There are still too few fleshed-out characters of older women in contemporary cinema, also in her own region. “For the audience in the Balkans this film will come as a big shock, because stories like this still present a huge taboo and carry the veil of shame,” the director says, adding that the chance to take that veil off makes her even more excited to shoot and screen “Mother Mara.”
The project is scheduled to begin shooting in March 2022.

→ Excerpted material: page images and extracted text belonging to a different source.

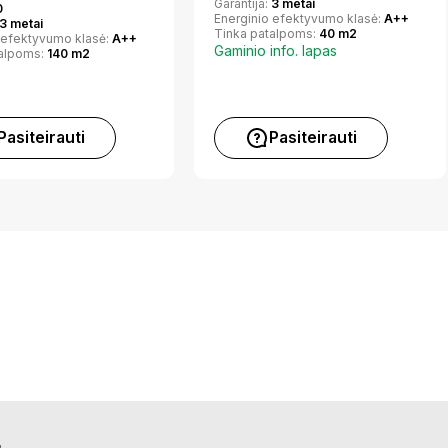
Garantija:
3 metai
0
Energinio efektyvumo klasė:
A++
3 metai
Tinka patalpoms:
40 m2
 efektyvumo klasė:
A++
Gaminio info. lapas
talpoms:
140 m2
Pasiteirauti
Pasiteirauti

According to van Houwelingen, the biggest challenge at this point is providing Karanović with the most favorable conditions to shoot, including “the maximum number of shooting days and best possible collaborators, so she can excel both as the lead actress as well as the director.” One potential obstacle is the unpredictable development of COVID-19 virus in Europe and the extra costs it may cause with a different set of rules in each country.
Karanović will collaborate again with Bosnian cinematographer Erol Zubcevic (“Episode in the Life of an Iron Picker” by Danis Tanovic), who worked on her debut. The production designer Dragana Bacovic is from Montenegro, while make-up artist Tina Subic is Slovenian. The main post-production work will be done in Luxembourg and Slovenia.
The lead producer is This And That Productions; co-producers include Paul Thiltges Distribution, December, Deblokada and VHS. The film is a coproduction between Serbia, Luxembourg, Slovenia, Montenegro and Bosnia.